■ ENTRIES SHOWN ■

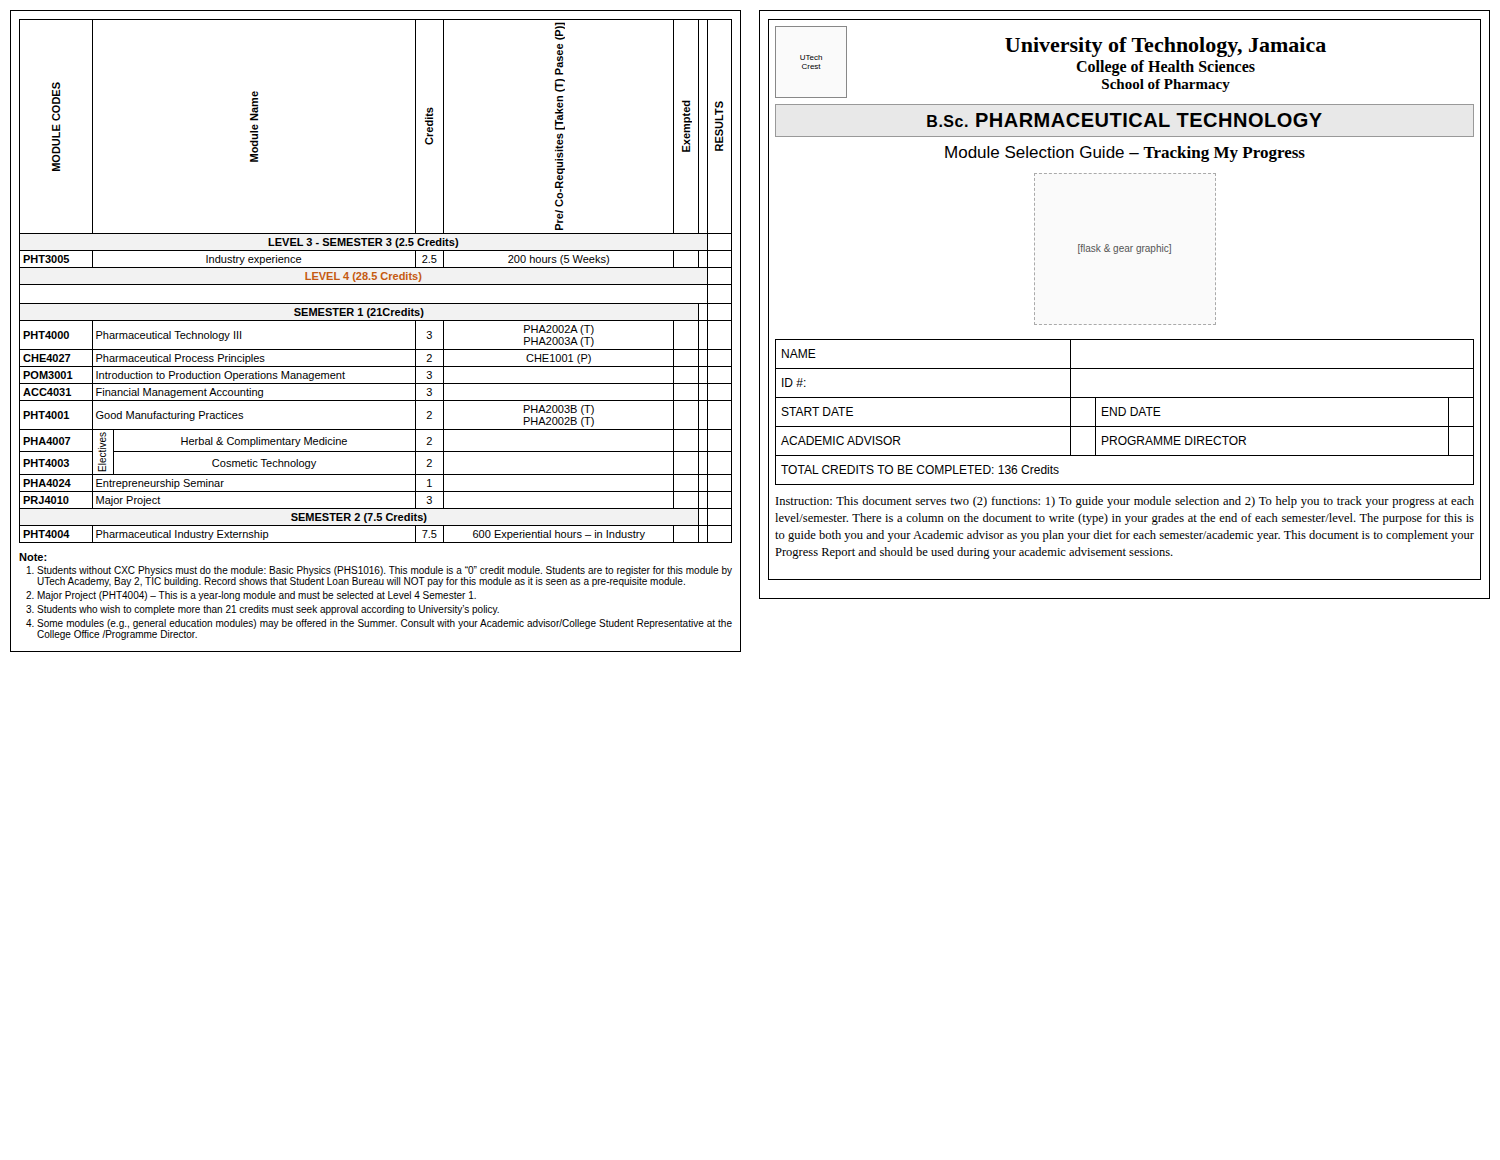| MODULE CODES | Module Name | Credits | Pre/ Co-Requisites [Taken (T) Pasee (P)] | Exempted | | RESULTS |
| --- | --- | --- | --- | --- | --- | --- |
| LEVEL 3 - SEMESTER 3 (2.5 Credits) | |
| PHT3005 | Industry experience | 2.5 | 200 hours (5 Weeks) | | | |
| LEVEL 4 (28.5 Credits) | |
| SEMESTER 1 (21Credits) | | |
| PHT4000 | Pharmaceutical Technology III | 3 | PHA2002A (T) PHA2003A (T) | | | |
| CHE4027 | Pharmaceutical Process Principles | 2 | CHE1001 (P) | | | |
| POM3001 | Introduction to Production Operations Management | 3 | | | | |
| ACC4031 | Financial Management Accounting | 3 | | | | |
| PHT4001 | Good Manufacturing Practices | 2 | PHA2003B (T) PHA2002B (T) | | | |
| PHA4007 | Electives | Herbal & Complimentary Medicine | 2 | | | | |
| PHT4003 | Cosmetic Technology | 2 | | | | |
| PHA4024 | Entrepreneurship Seminar | 1 | | | | |
| PRJ4010 | Major Project | 3 | | | | |
| SEMESTER 2 (7.5 Credits) | | |
| PHT4004 | Pharmaceutical Industry Externship | 7.5 | 600 Experiential hours – in Industry | | | |
Note:
Students without CXC Physics must do the module: Basic Physics (PHS1016). This module is a “0” credit module. Students are to register for this module by UTech Academy, Bay 2, TIC building. Record shows that Student Loan Bureau will NOT pay for this module as it is seen as a pre-requisite module.
Major Project (PHT4004) – This is a year-long module and must be selected at Level 4 Semester 1.
Students who wish to complete more than 21 credits must seek approval according to University’s policy.
Some modules (e.g., general education modules) may be offered in the Summer. Consult with your Academic advisor/College Student Representative at the College Office /Programme Director.
UTech
Crest
University of Technology, Jamaica
College of Health Sciences
School of Pharmacy
B.Sc. PHARMACEUTICAL TECHNOLOGY
Module Selection Guide – Tracking My Progress
[flask & gear graphic]
| NAME | |
| ID #: | |
| START DATE | | END DATE | |
| ACADEMIC ADVISOR | | PROGRAMME DIRECTOR | |
| TOTAL CREDITS TO BE COMPLETED: 136 Credits |
Instruction: This document serves two (2) functions: 1) To guide your module selection and 2) To help you to track your progress at each level/semester. There is a column on the document to write (type) in your grades at the end of each semester/level. The purpose for this is to guide both you and your Academic advisor as you plan your diet for each semester/academic year. This document is to complement your Progress Report and should be used during your academic advisement sessions.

■ WHAT YOU ARE ASKED TO DO ■
Keep the pictures out and write out the records exactly.

■ TASK ANSWER ■
| MODULE CODES | Module Name | Credits | Pre/ Co-Requisites [Taken (T) Pasee (P)] | Exempted | | RESULTS |
| --- | --- | --- | --- | --- | --- | --- |
| LEVEL 3 - SEMESTER 3 (2.5 Credits) | |
| PHT3005 | Industry experience | 2.5 | 200 hours (5 Weeks) | | | |
| LEVEL 4 (28.5 Credits) | |
| SEMESTER 1 (21Credits) | | |
| PHT4000 | Pharmaceutical Technology III | 3 | PHA2002A (T) PHA2003A (T) | | | |
| CHE4027 | Pharmaceutical Process Principles | 2 | CHE1001 (P) | | | |
| POM3001 | Introduction to Production Operations Management | 3 | | | | |
| ACC4031 | Financial Management Accounting | 3 | | | | |
| PHT4001 | Good Manufacturing Practices | 2 | PHA2003B (T) PHA2002B (T) | | | |
| PHA4007 | Electives | Herbal & Complimentary Medicine | 2 | | | | |
| PHT4003 | Cosmetic Technology | 2 | | | | |
| PHA4024 | Entrepreneurship Seminar | 1 | | | | |
| PRJ4010 | Major Project | 3 | | | | |
| SEMESTER 2 (7.5 Credits) | | |
| PHT4004 | Pharmaceutical Industry Externship | 7.5 | 600 Experiential hours – in Industry | | | |
Note:
Students without CXC Physics must do the module: Basic Physics (PHS1016). This module is a “0” credit module. Students are to register for this module by UTech Academy, Bay 2, TIC building. Record shows that Student Loan Bureau will NOT pay for this module as it is seen as a pre-requisite module.
Major Project (PHT4004) – This is a year-long module and must be selected at Level 4 Semester 1.
Students who wish to complete more than 21 credits must seek approval according to University’s policy.
Some modules (e.g., general education modules) may be offered in the Summer. Consult with your Academic advisor/College Student Representative at the College Office /Programme Director.
UTech
Crest
University of Technology, Jamaica
College of Health Sciences
School of Pharmacy
B.Sc. PHARMACEUTICAL TECHNOLOGY
Module Selection Guide – Tracking My Progress
[flask & gear graphic]
| NAME | |
| ID #: | |
| START DATE | | END DATE | |
| ACADEMIC ADVISOR | | PROGRAMME DIRECTOR | |
| TOTAL CREDITS TO BE COMPLETED: 136 Credits |
Instruction: This document serves two (2) functions: 1) To guide your module selection and 2) To help you to track your progress at each level/semester. There is a column on the document to write (type) in your grades at the end of each semester/level. The purpose for this is to guide both you and your Academic advisor as you plan your diet for each semester/academic year. This document is to complement your Progress Report and should be used during your academic advisement sessions.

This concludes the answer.